Vincent M D, Breadner D, Cripps M C, Jonker D J, Klimo P, Biagi J J, Lam W, O'Connell A, Whiston F, Stitt L, Welch S A
London Regional Cancer Program, London, ON.
Schulich School of Medicine and Dentistry, London, ON.
Curr Oncol. 2017 Aug;24(4):e261-e268. doi: 10.3747/co.24.3516. Epub 2017 Aug 31.
Combination chemotherapy is associated with improved outcomes in trials of selected fit patients with advanced colorectal cancer (acrc). For older or less-fit patients, combination chemotherapy is associated with greater toxicity and less benefit. Capecitabine monotherapy is a reasonable option for those patients, but the optimal dose remains controversial.
A multicentre phase i/ii trial of reduced-dose capecitabine (2000 mg/m, days 1-14 every 21 days) was conducted in 221 patients representing one or more of the following subsets: age greater than 65 years ( = 167), Eastern Cooperative Oncology Group (ecog) performance status of 1 or greater ( = 139), elevated lactate dehydrogenase (ldh) ( = 105), or prior pelvic radiation ( = 54). Based on phase i results, patients with prior pelvic radiation received capecitabine 750 mg/m twice daily. The goal was to ascertain efficacy in a design that was unlikely to cause high levels of toxicity.

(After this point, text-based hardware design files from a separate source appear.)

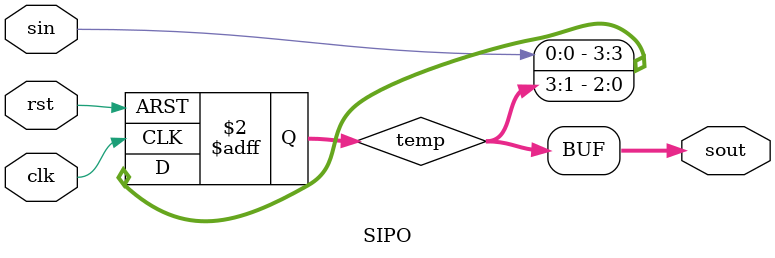
<source format=v>
module SIPO(clk,rst,sin,sout);
  input clk,rst,sin;
  output  reg [3:0]sout;
  reg [3:0]temp;
  
  always@(posedge clk or posedge rst)
    begin
      if(rst)
        begin
          temp<=4'b0000;
        end
      else
        temp<= {sin,temp[3:1]};
    end
  assign sout=temp;
endmodule

</source>
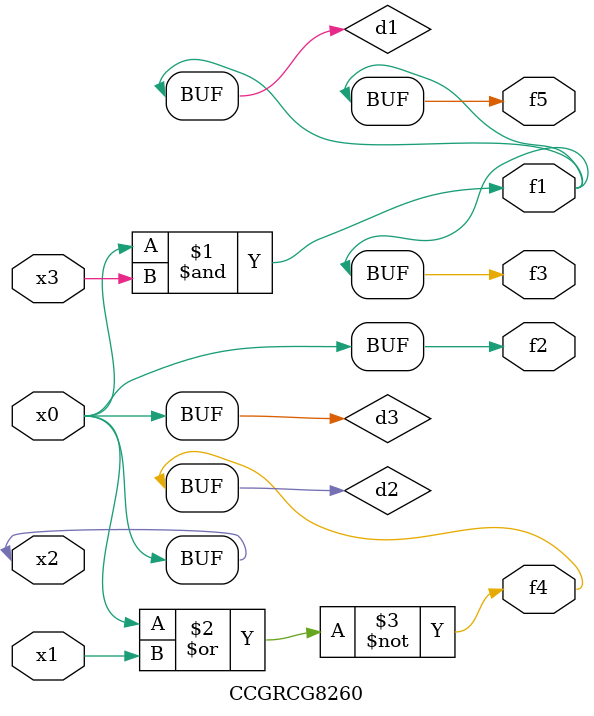
<source format=v>
module CCGRCG8260(
	input x0, x1, x2, x3,
	output f1, f2, f3, f4, f5
);

	wire d1, d2, d3;

	and (d1, x2, x3);
	nor (d2, x0, x1);
	buf (d3, x0, x2);
	assign f1 = d1;
	assign f2 = d3;
	assign f3 = d1;
	assign f4 = d2;
	assign f5 = d1;
endmodule

</source>
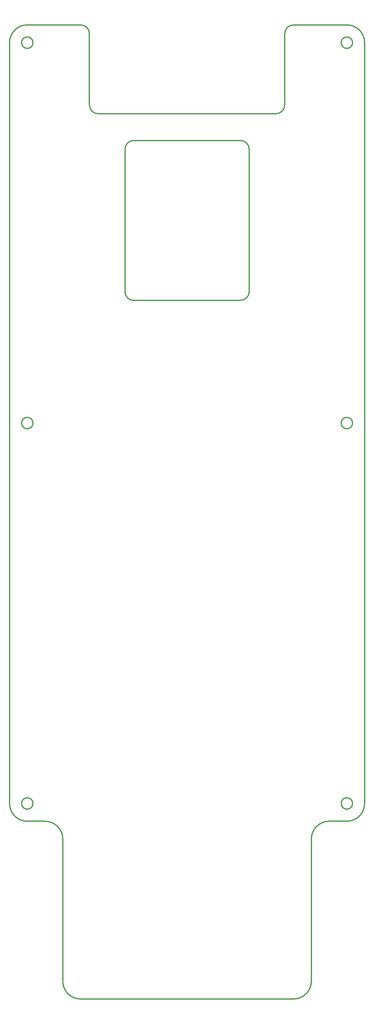
<source format=gbr>
%TF.GenerationSoftware,KiCad,Pcbnew,7.0.8*%
%TF.CreationDate,2023-11-23T20:50:37+01:00*%
%TF.ProjectId,main_board_v2,6d61696e-5f62-46f6-9172-645f76322e6b,rev?*%
%TF.SameCoordinates,Original*%
%TF.FileFunction,Profile,NP*%
%FSLAX46Y46*%
G04 Gerber Fmt 4.6, Leading zero omitted, Abs format (unit mm)*
G04 Created by KiCad (PCBNEW 7.0.8) date 2023-11-23 20:50:37*
%MOMM*%
%LPD*%
G01*
G04 APERTURE LIST*
%TA.AperFunction,Profile*%
%ADD10C,0.350000*%
%TD*%
G04 APERTURE END LIST*
D10*
X259957615Y-276019185D02*
G75*
G03*
X254957600Y-271019185I-5000015J-15D01*
G01*
X251557600Y-52019200D02*
G75*
G03*
X251557600Y-52019200I-1600000J0D01*
G01*
X264957600Y-47019200D02*
X249957600Y-47019200D01*
X312457600Y-122019200D02*
X312457600Y-82019200D01*
X244957615Y-266019185D02*
G75*
G03*
X249957600Y-271019185I4999985J-15D01*
G01*
X269957600Y-72019200D02*
X319957600Y-72019200D01*
X309957600Y-79519200D02*
X279957600Y-79519200D01*
X279957600Y-79519200D02*
G75*
G03*
X277457600Y-82019200I0J-2500000D01*
G01*
X344957600Y-266019185D02*
X344957600Y-52019200D01*
X339957600Y-271019200D02*
G75*
G03*
X344957600Y-266019185I100J4999900D01*
G01*
X249957600Y-47019200D02*
G75*
G03*
X244957600Y-52019200I0J-5000000D01*
G01*
X339957600Y-271019185D02*
X334957600Y-271019185D01*
X329957600Y-276019185D02*
X329957600Y-316019185D01*
X267457600Y-49519200D02*
X267457600Y-69519200D01*
X341557600Y-266019185D02*
G75*
G03*
X341557600Y-266019185I-1600000J0D01*
G01*
X344957600Y-52019200D02*
G75*
G03*
X339957600Y-47019200I-5000000J0D01*
G01*
X259957600Y-276019185D02*
X259957600Y-316019185D01*
X334957600Y-271019200D02*
G75*
G03*
X329957600Y-276019185I100J-5000100D01*
G01*
X324957600Y-321019200D02*
G75*
G03*
X329957600Y-316019185I100J4999900D01*
G01*
X322457600Y-49519200D02*
X322457600Y-69519200D01*
X312457600Y-82019200D02*
G75*
G03*
X309957600Y-79519200I-2500000J0D01*
G01*
X259957615Y-316019185D02*
G75*
G03*
X264957600Y-321019185I4999985J-15D01*
G01*
X309957600Y-124519200D02*
G75*
G03*
X312457600Y-122019200I0J2500000D01*
G01*
X319957600Y-72019200D02*
G75*
G03*
X322457600Y-69519200I0J2500000D01*
G01*
X251557600Y-159019185D02*
G75*
G03*
X251557600Y-159019185I-1600000J0D01*
G01*
X244957600Y-52019200D02*
X244957600Y-266019185D01*
X324957600Y-47019200D02*
G75*
G03*
X322457600Y-49519200I0J-2500000D01*
G01*
X324957600Y-321019185D02*
X294957600Y-321019185D01*
X249957600Y-271019185D02*
X254957600Y-271019185D01*
X279957600Y-124519200D02*
X309957600Y-124519200D01*
X341557600Y-159019185D02*
G75*
G03*
X341557600Y-159019185I-1600000J0D01*
G01*
X251557600Y-266019185D02*
G75*
G03*
X251557600Y-266019185I-1600000J0D01*
G01*
X277457600Y-82019200D02*
X277457600Y-122019200D01*
X267457600Y-69519200D02*
G75*
G03*
X269957600Y-72019200I2500000J0D01*
G01*
X267457600Y-49519200D02*
G75*
G03*
X264957600Y-47019200I-2500000J0D01*
G01*
X277457600Y-122019200D02*
G75*
G03*
X279957600Y-124519200I2500000J0D01*
G01*
X264957600Y-321019185D02*
X294957600Y-321019185D01*
X341557600Y-52019200D02*
G75*
G03*
X341557600Y-52019200I-1600000J0D01*
G01*
X339957600Y-47019200D02*
X324957600Y-47019200D01*
M02*

</source>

Median age in the patient cohort was 72 years. A median of 5 and a mean of 8 capecitabine cycles were given (range: 0-50 cycles). Grade 3 or 4 toxicity occurred in 25% of patients during the first 3 cycles (8.1% hand-foot syndrome, 7.7% diarrhea). The response rate was 13.6%, with a 69.7% disease control rate. Median progression-free survival (pfs) was 5.6 months. Post progression, 56 patients received further capecitabine monotherapy (median of 4 additional cycles). Median overall survival duration for the patients was 14.3 months. Median survival was significantly higher for those who, at baseline, had an ecog performance status of 0 (compared with 1 or more) and normal ldh (compared with elevated ldh).
Toxicity is less with dose-reduced capecitabine than with historical full-dose capecitabine, with only a small trade-off in efficacy, seen as a lower objective response rate. The improved tolerability could lead to an increased number of cycles of therapy, and pfs appears to be consistently higher at the lower dose. Those observations should, in the absence of a head-to-head clinical trial, be viewed as compelling evidence that 1000 mg/m, or even 750 mg/m, twice daily is an appropriate dose in elderly or frail patients with acrc.
在选定的适合的晚期结直肠癌(acrc)患者试验中,联合化疗与改善的预后相关。对于老年或身体状况较差的患者,联合化疗会带来更大的毒性且益处较少。卡培他滨单药治疗对这些患者来说是一个合理的选择,但最佳剂量仍存在争议。
对221例患者进行了一项多中心I/II期试验,这些患者代表以下一个或多个亚组:年龄大于65岁(n = 167)、东部肿瘤协作组(ecog)体能状态为1或更高(n = 139)、乳酸脱氢酶(ldh)升高(n = 105)或既往接受盆腔放疗(n = 54)。根据I期结果,既往接受盆腔放疗的患者接受卡培他滨750 mg/m²,每日两次。目标是在一个不太可能导致高毒性水平的设计中确定疗效。
患者队列的中位年龄为72岁。给予的卡培他滨周期中位数为5个,平均为8个(范围:0 - 50个周期)。在前3个周期中,25%的患者出现3级或4级毒性(8.1%为手足综合征,7.7%为腹泻)。缓解率为13.6%,疾病控制率为69.7%。中位无进展生存期(pfs)为5.6个月。疾病进展后,56例患者接受了进一步的卡培他滨单药治疗(中位数为额外4个周期)。患者的中位总生存期为14.3个月。对于那些基线时ecog体能状态为0(与1或更高相比)且ldh正常(与升高相比)的患者,中位生存期显著更高。
与既往全剂量卡培他滨相比,降低剂量的卡培他滨毒性较小,仅在疗效上有小的权衡,表现为较低的客观缓解率。耐受性的改善可能导致治疗周期数增加,并且较低剂量时pfs似乎始终更高。在没有头对头临床试验的情况下,这些观察结果应被视为有力证据,表明每日两次1000 mg/m²甚至750 mg/m²是老年或体弱acrc患者的合适剂量。